The most difficult questions in JEE Advanced Maths Paper 1 (Q8, Q9, Q10, Q11, Q12) turned out to be challenging due to a mix of high wrong response rates and very low full marks percentages. Questions like Q8 and Q11 had nearly 70% wrong attempts, showing that while most students tried them, the trap-based nature or multiple-case logic led to errors. Q10 stood out with the lowest full marks (1.44%), suggesting it required multi-step solving where even small mistakes caused failure. Q9 and Q12 had higher non-attempt rates (34–40%), reflecting the intimidating or lengthy nature of these problems, though Q12 still had slightly better full marks, indicating it was solvable with strong conceptual clarity. Overall, these questions combined conceptual depth, calculation intensity, and cleverly designed traps, making them the toughest of the paper and pushing up their difficulty index values.

Paper 2

The toughest questions in JEE Advanced Maths Paper 2 (Q13, Q16, Q10, Q12, Q15) stood out due to their very low full marks percentages coupled with extremely high wrong response rates. Q13, from Complex Numbers and Quadratic Equations, was the most difficult with only 2.81% full marks and a massive 72.99% wrong response, showing that while most students attempted it, the conceptual traps and tricky algebra led to widespread failure. Q16 (Integral Calculus) also saw only 3.7% full marks and 65.12% wrong responses, indicating lengthy solving or integration pitfalls. Q10 and Q12, from Binomial Theorem and Vector Algebra, respectively, had slightly better full marks (6.64% and 8.6%) but still suffered from nearly 70% wrong attempts, reflecting complex application-based logic. Q15 (Trigonometry) showed the highest success of this set with 9.62% full marks, yet more than 64% wrong responses highlight it was not straightforward. Overall, these questions combined multi-step solving, conceptual depth, and trap-heavy design, making them the most challenging of Paper 2 and greatly influencing its overall toughness index.

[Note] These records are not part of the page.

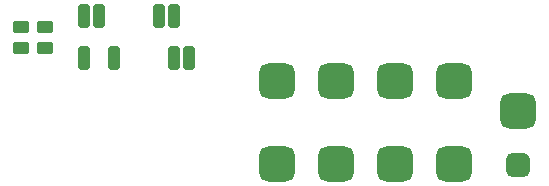
<source format=gts>
%TF.GenerationSoftware,KiCad,Pcbnew,(6.0.1)*%
%TF.CreationDate,2022-03-09T13:14:17-07:00*%
%TF.ProjectId,MShaw_4gbNandExtensionQSB_V2.6,4d536861-775f-4346-9762-4e616e644578,rev?*%
%TF.SameCoordinates,Original*%
%TF.FileFunction,Soldermask,Top*%
%TF.FilePolarity,Negative*%
%FSLAX46Y46*%
G04 Gerber Fmt 4.6, Leading zero omitted, Abs format (unit mm)*
G04 Created by KiCad (PCBNEW (6.0.1)) date 2022-03-09 13:14:17*
%MOMM*%
%LPD*%
G01*
G04 APERTURE LIST*
G04 Aperture macros list*
%AMRoundRect*
0 Rectangle with rounded corners*
0 $1 Rounding radius*
0 $2 $3 $4 $5 $6 $7 $8 $9 X,Y pos of 4 corners*
0 Add a 4 corners polygon primitive as box body*
4,1,4,$2,$3,$4,$5,$6,$7,$8,$9,$2,$3,0*
0 Add four circle primitives for the rounded corners*
1,1,$1+$1,$2,$3*
1,1,$1+$1,$4,$5*
1,1,$1+$1,$6,$7*
1,1,$1+$1,$8,$9*
0 Add four rect primitives between the rounded corners*
20,1,$1+$1,$2,$3,$4,$5,0*
20,1,$1+$1,$4,$5,$6,$7,0*
20,1,$1+$1,$6,$7,$8,$9,0*
20,1,$1+$1,$8,$9,$2,$3,0*%
G04 Aperture macros list end*
%ADD10RoundRect,0.250000X0.450000X-0.262500X0.450000X0.262500X-0.450000X0.262500X-0.450000X-0.262500X0*%
%ADD11RoundRect,0.250000X0.250000X-0.750000X0.250000X0.750000X-0.250000X0.750000X-0.250000X-0.750000X0*%
%ADD12RoundRect,0.750000X-0.750000X-0.750000X0.750000X-0.750000X0.750000X0.750000X-0.750000X0.750000X0*%
%ADD13RoundRect,0.500000X-0.500000X-0.500000X0.500000X-0.500000X0.500000X0.500000X-0.500000X0.500000X0*%
%ADD14RoundRect,0.750000X0.750000X-0.750000X0.750000X0.750000X-0.750000X0.750000X-0.750000X-0.750000X0*%
G04 APERTURE END LIST*
D10*
%TO.C,R1*%
X128260000Y-98212500D03*
X128260000Y-96387500D03*
%TD*%
D11*
%TO.C,J3*%
X131570000Y-95500000D03*
X132840000Y-95500000D03*
X137920000Y-95500000D03*
X139190000Y-95500000D03*
%TD*%
D12*
%TO.C,J5*%
X168310000Y-103550000D03*
D13*
X168310000Y-108090000D03*
%TD*%
D14*
%TO.C,J4*%
X147910000Y-108000000D03*
X147910000Y-101000000D03*
X152910000Y-108000000D03*
X152910000Y-101000000D03*
X157910000Y-108000000D03*
X157910000Y-101000000D03*
X162910000Y-108000000D03*
X162910000Y-101000000D03*
%TD*%
D10*
%TO.C,D1*%
X126260000Y-98212500D03*
X126260000Y-96387500D03*
%TD*%
D11*
%TO.C,J1*%
X131570000Y-99050000D03*
X134110000Y-99050000D03*
X139190000Y-99050000D03*
X140460000Y-99050000D03*
%TD*%
M02*

</source>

With this analysis, aspirants can identify the most skipped questions in JEE Advanced Maths, avoid the common mistakes in JEE Advanced Mathematics, and practice more on the most attempted questions in JEE Advanced Maths 2025 that often become traps. By focusing on these JEE Advanced 2025 question trends and revising the JEE Advanced Maths solved questions 2025, candidates can strengthen their exam strategy.